PROVIDED PASSAGE →
You have to be logged in to leave a comment.

Data in SG

To handle data, SuperGradients takes use of two Pytorch primitives: torch.utils.data.Dataset - which is in charge of generating the samples and their corresponding labels, and torch.utils.data.DataLoader - that wraps an iterable around the Dataset to enable easy access to the samples. In other words, torch.utils.data.Dataset defines how to load a single sample, while torch.utils.data.DataLoader defines how to load batches of samples. For more information, see PyTorch documentation.

SG Datasets

SuperGradients holds common public torch.utils.data.Dataset implementations for various tasks:

Classification:
    Cifar10
    Cifar100
    ImageNetDataset

Object Detection:
    COCODetectionDataset
    DetectionDataset
    PascalVOCDetectionDataset

Semantic Segmentation:
    CoCoSegmentationDataSet
    PascalAUG2012SegmentationDataSet
    PascalVOC2012SegmentationDataSet
    CityscapesDataset
    SuperviselyPersonsDataset
    PascalVOCAndAUGUnifiedDataset

Pose Estimation:
    COCOKeypointsDataset

All of which can be imported from the super_gradients.training.datasets module. Note that some of the above implementations require following a few simple setup steps, which are all documented here

Creating a torch.utils.data.DataLoader from a dataset can be tricky, especially when defining some parameters on the fly. For example, in distributed training (i.e., DDP) the torch.utils.data.DataLoader must be given a proper Sampler such that the dataset indices will be divided among the different processes.

Warning: Using the wrong sampler when defining a data loader to be used with DDP will lead the different processes to iterate over the same data samples giving little to no speedup over single GPU training!

This is where SG's training.dataloaders.get comes in handy by taking the burden of instantiating the proper default sampler according to the training settings. Once instantiated, any of the above can be passed to the torch.utils.data.DataLoader constructor and be used for training, validation, or testing:


from my_dataset import MyDataset
from super_gradients.training import dataloaders
import torchvision.transforms as T
from super_gradients.training import Trainer
from super_gradients.training.metrics import Accuracy

trainer = Trainer("my_experiment")
train_dataset = MyDataset(split="train", transforms=T.ToTensor())
valid_dataset = MyDataset(split="validation", transforms=T.ToTensor())
test_dataset = MyDataset(split="test", transforms=T.ToTensor())

EXERCISE TASKS →
A. In the SuperGradients data page, restate the passage from "All of which" up to and including "single GPU training!", swapping "DDP" for "distributed data parallel".
B. According to the SuperGradients data page, which two PyTorch primitives does SuperGradients use to handle data?

DATA TO EXAMINE →
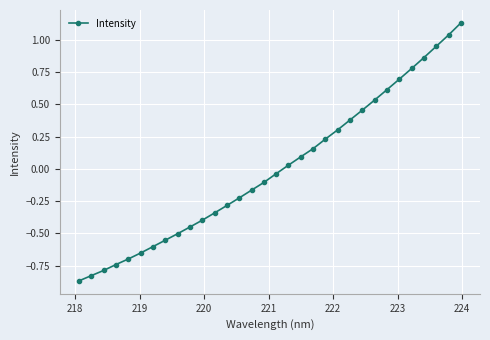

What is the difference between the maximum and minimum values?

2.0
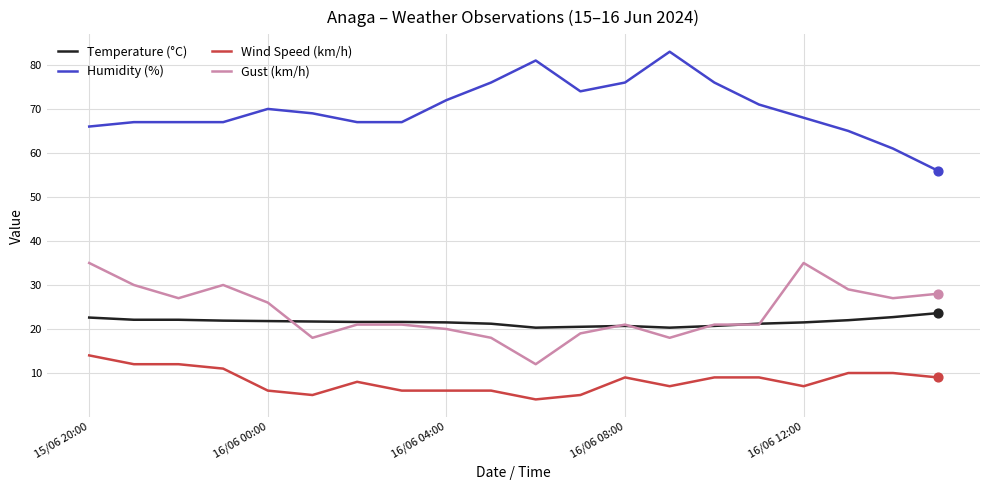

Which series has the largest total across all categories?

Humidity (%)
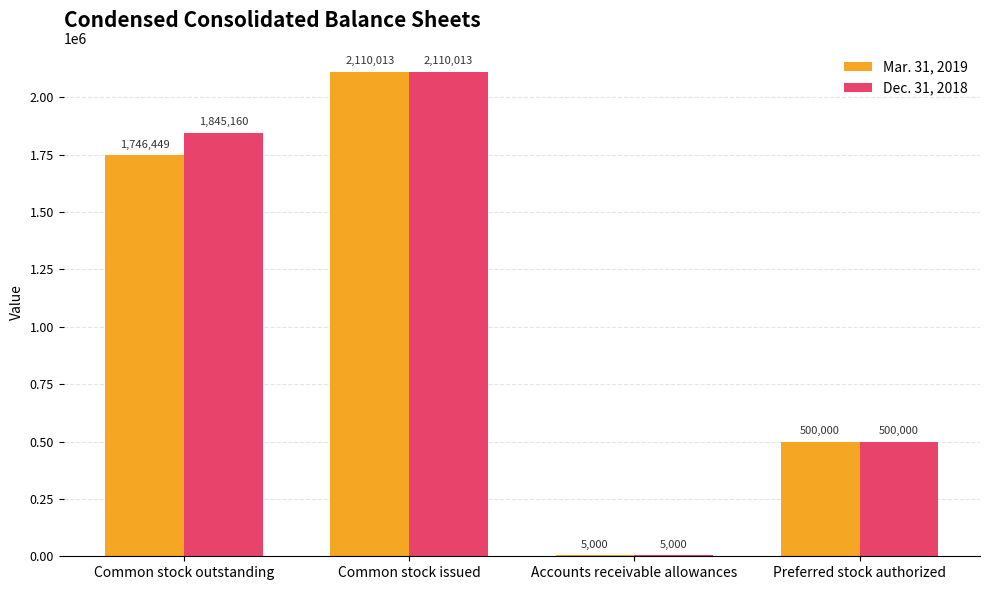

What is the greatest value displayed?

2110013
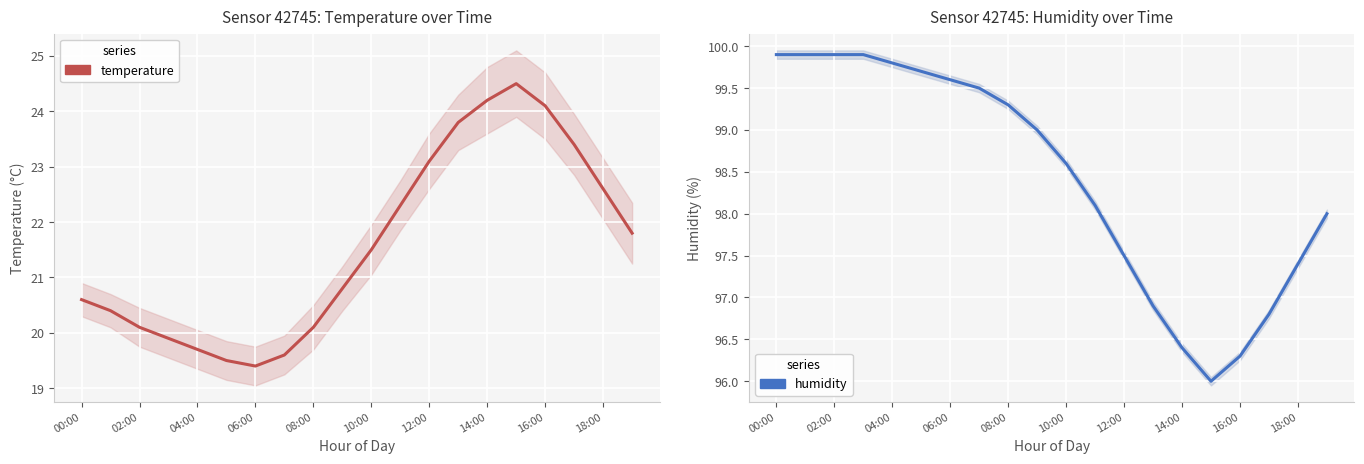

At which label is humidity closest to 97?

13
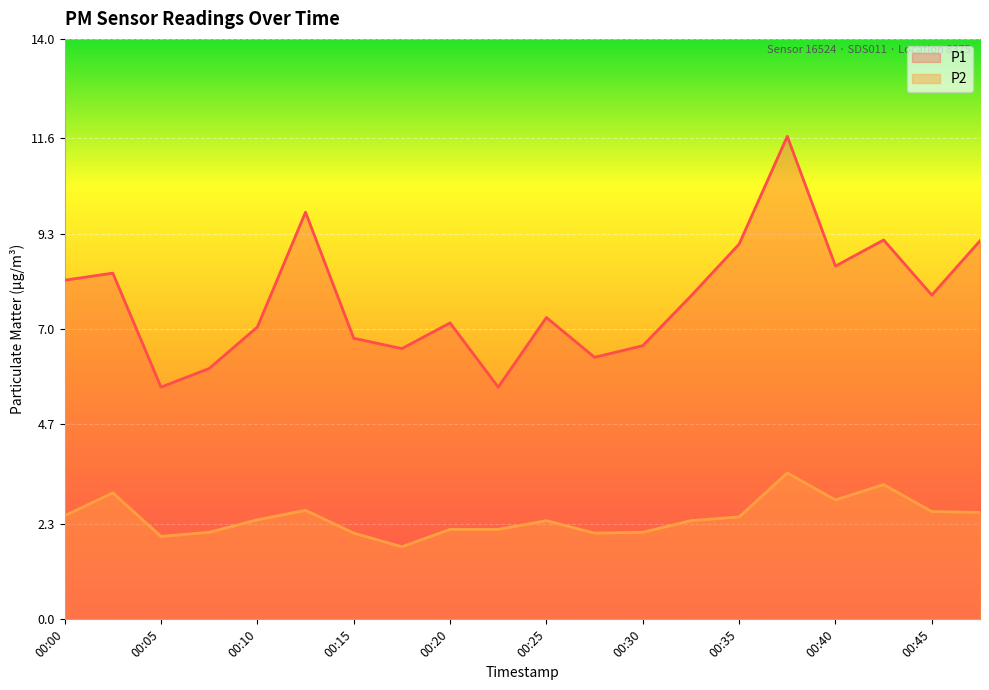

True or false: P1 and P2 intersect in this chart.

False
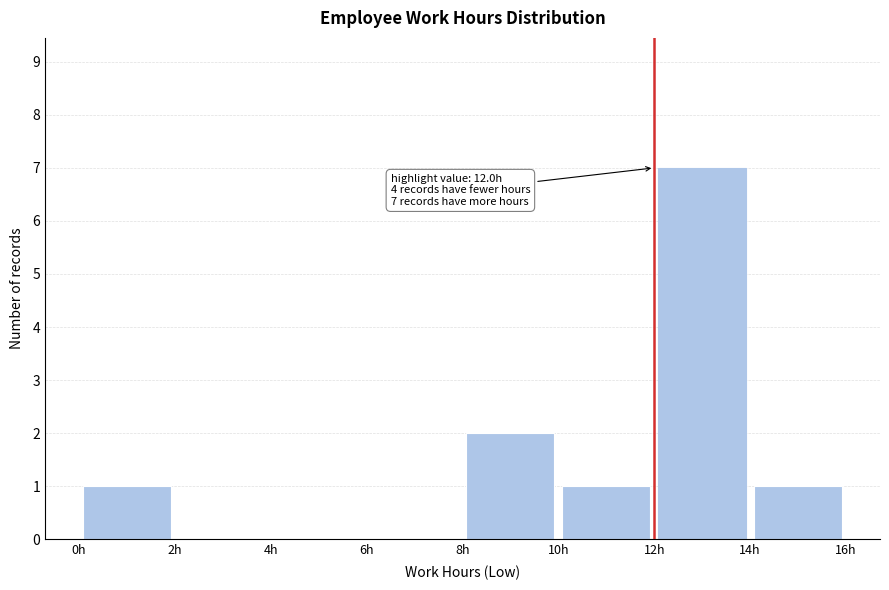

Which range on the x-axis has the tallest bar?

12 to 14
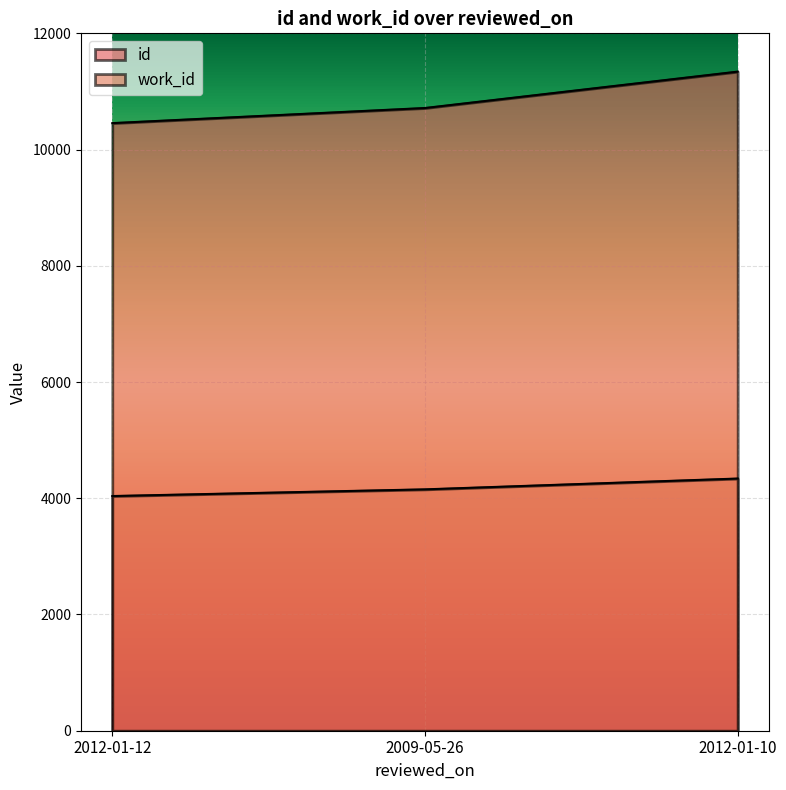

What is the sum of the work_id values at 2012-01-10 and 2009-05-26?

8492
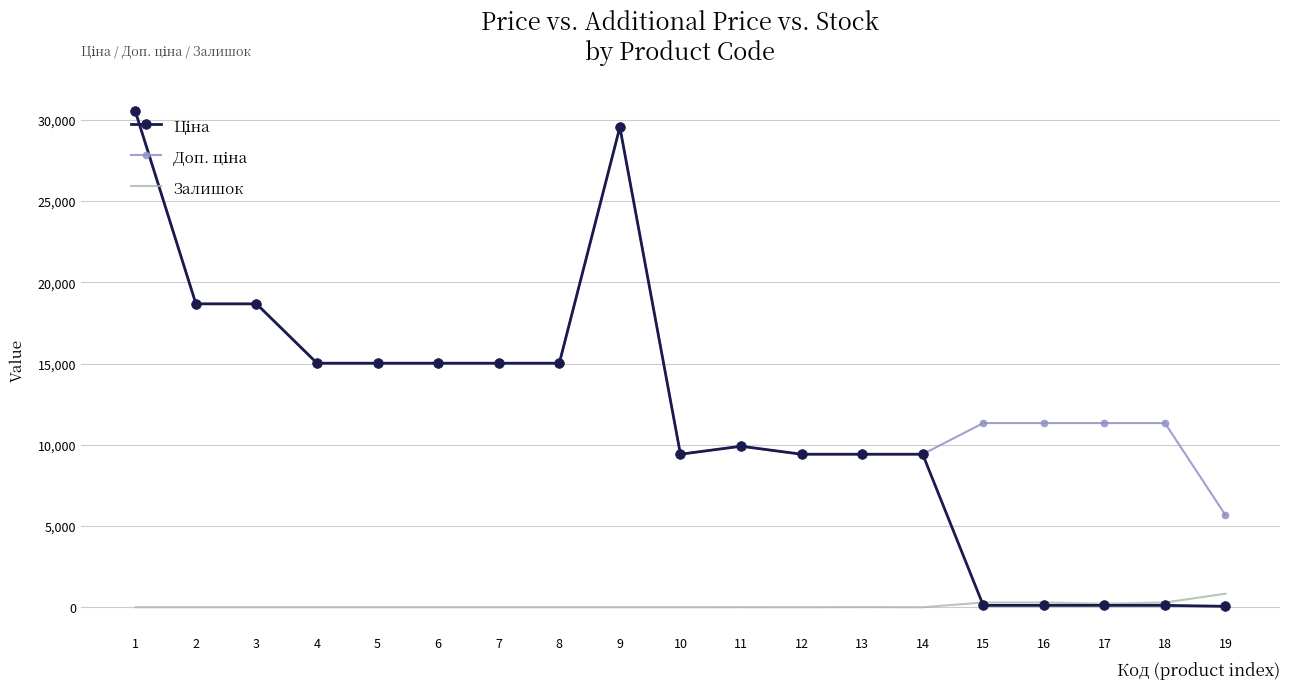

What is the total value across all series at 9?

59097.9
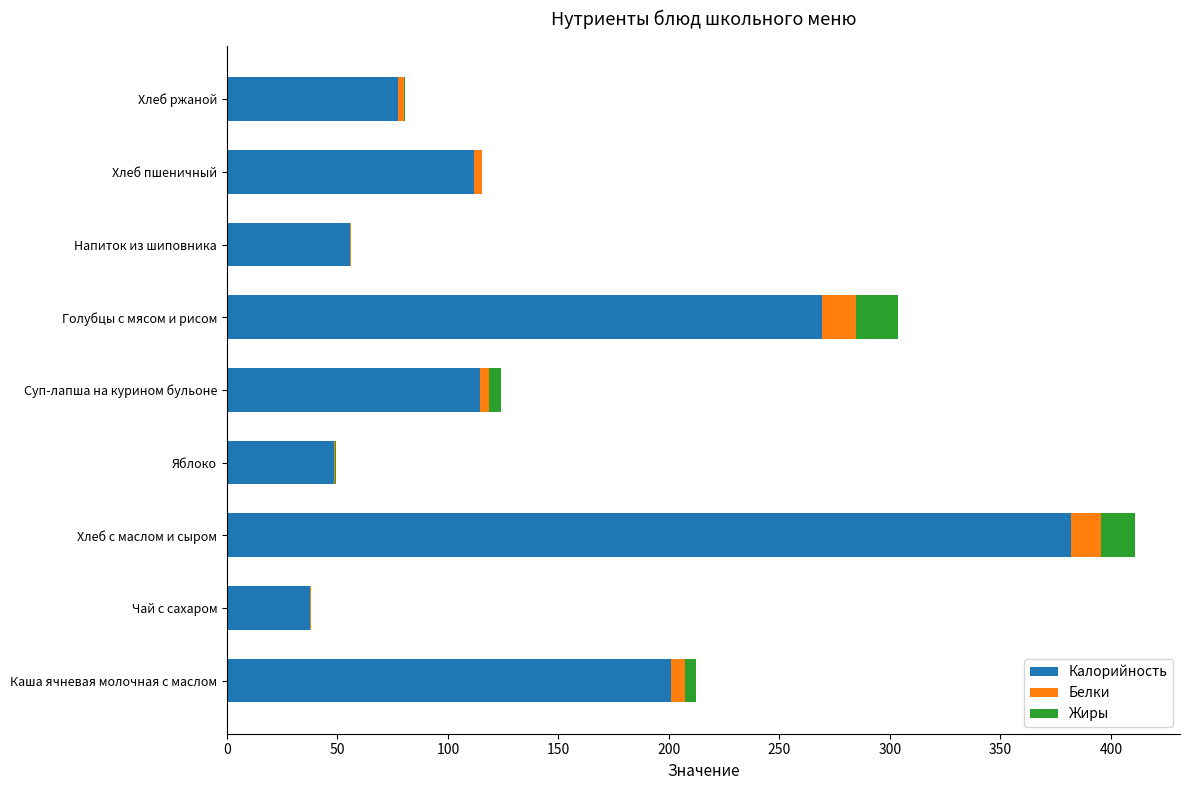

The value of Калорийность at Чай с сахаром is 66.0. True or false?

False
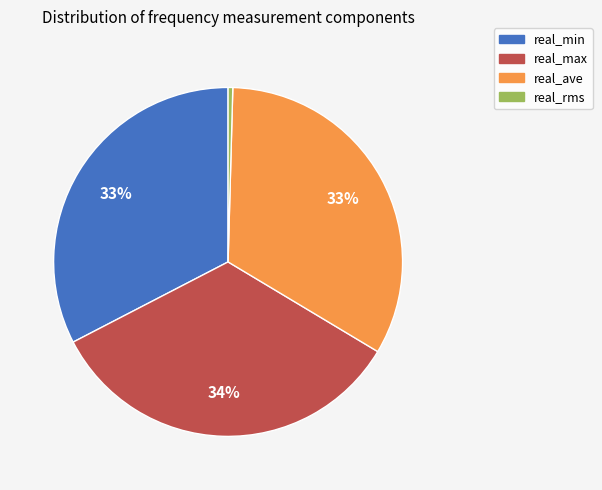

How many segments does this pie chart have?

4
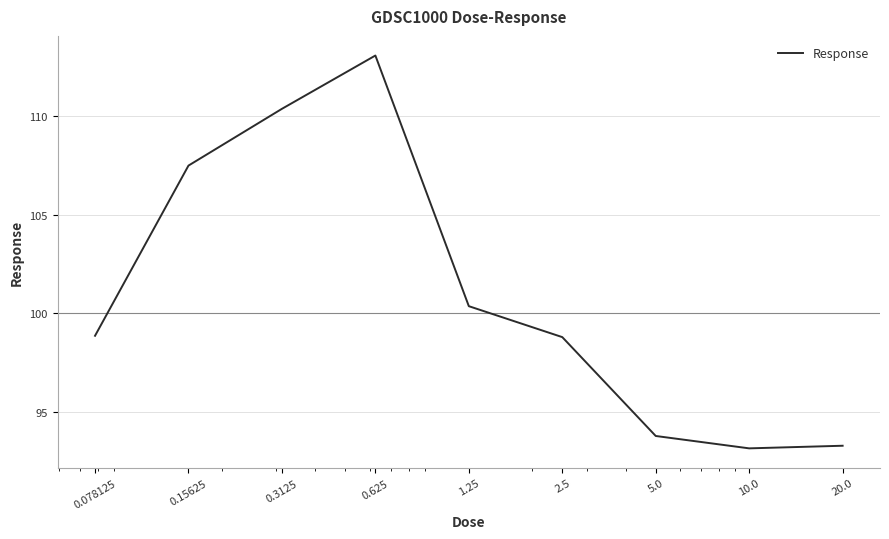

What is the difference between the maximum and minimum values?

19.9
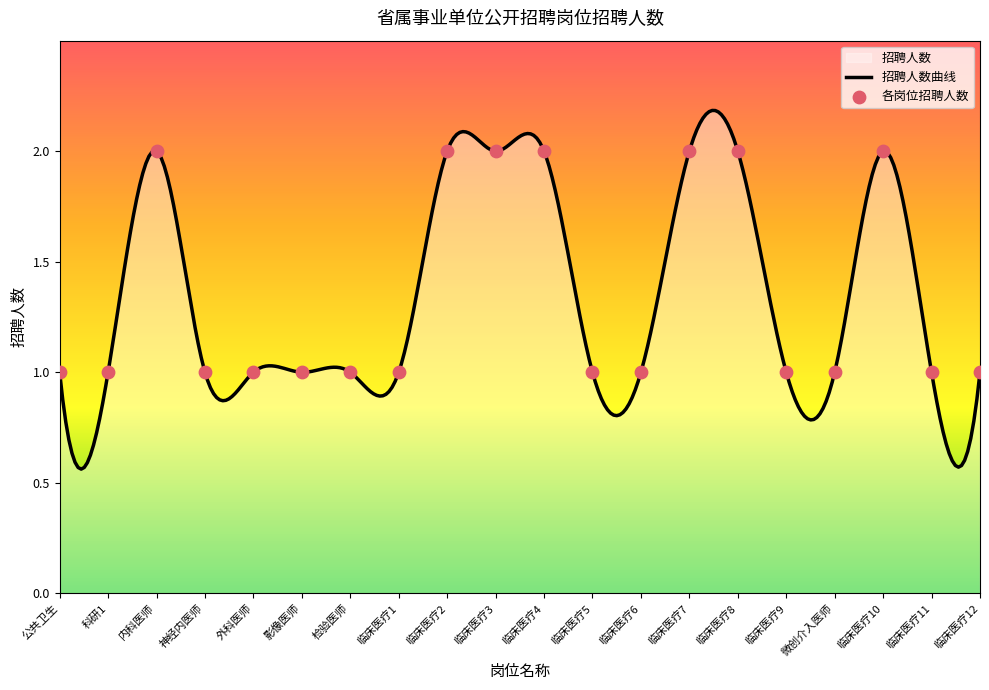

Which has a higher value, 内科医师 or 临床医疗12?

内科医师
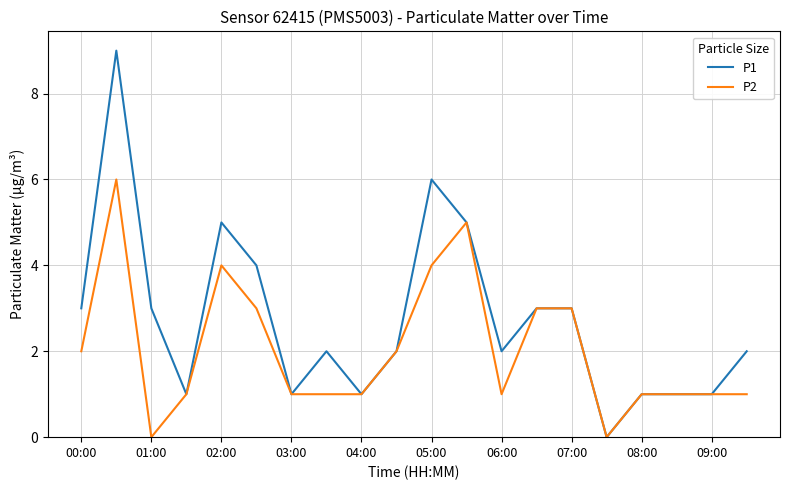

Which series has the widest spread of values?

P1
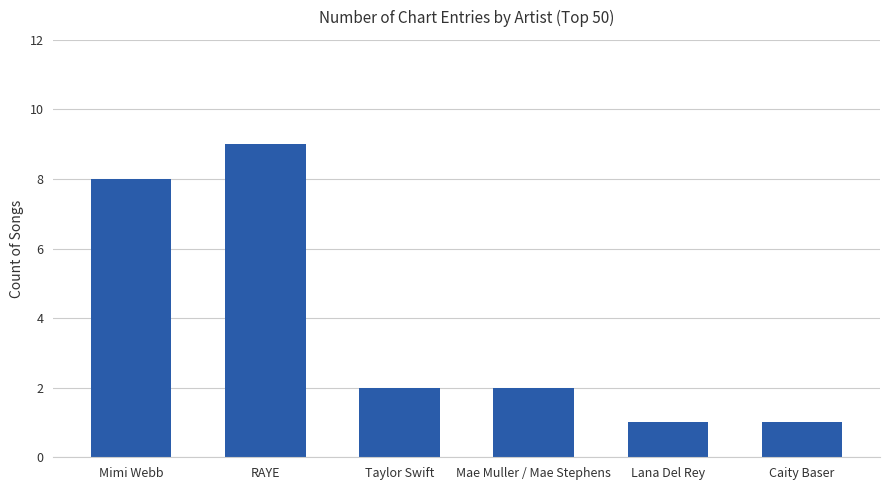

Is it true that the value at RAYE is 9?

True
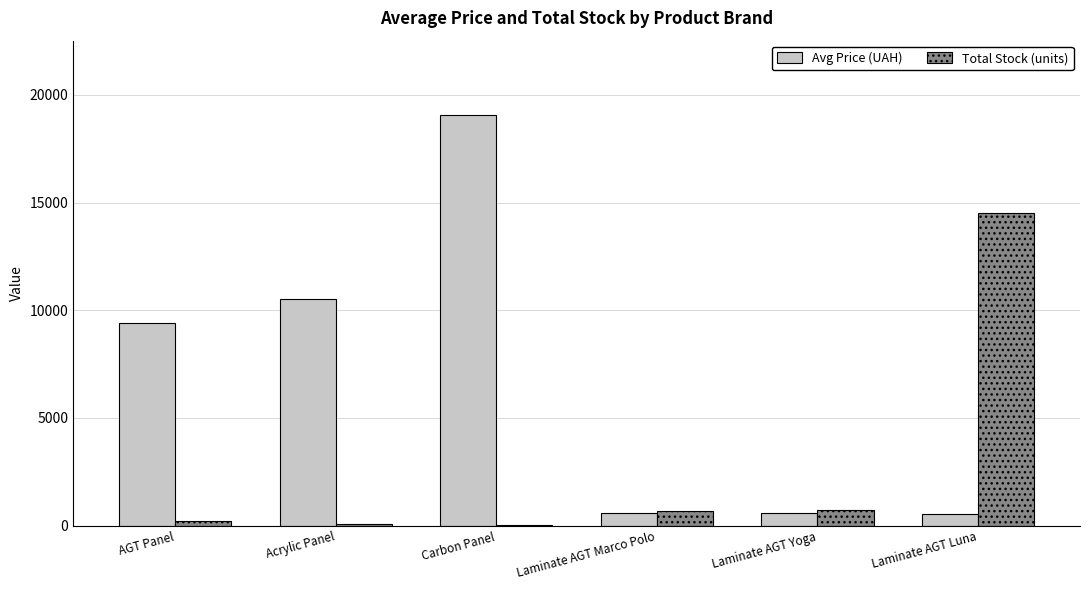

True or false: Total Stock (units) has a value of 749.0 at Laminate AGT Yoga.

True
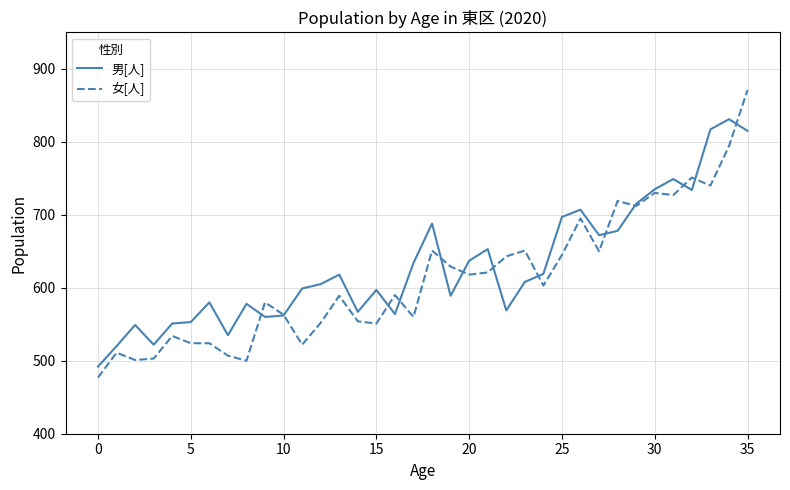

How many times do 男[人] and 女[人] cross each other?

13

EXERCISE RESPONSES →
A.
All of which can be imported from the super_gradients.training.datasets module. Note that some of the above implementations require following a few simple setup steps, which are all documented here

Creating a torch.utils.data.DataLoader from a dataset can be tricky, especially when defining some parameters on the fly. For example, in distributed training (i.e., distributed data parallel) the torch.utils.data.DataLoader must be given a proper Sampler such that the dataset indices will be divided among the different processes.

Warning: Using the wrong sampler when defining a data loader to be used with distributed data parallel will lead the different processes to iterate over the same data samples giving little to no speedup over single GPU training!

B. torch.utils.data.Dataset and torch.utils.data.DataLoader.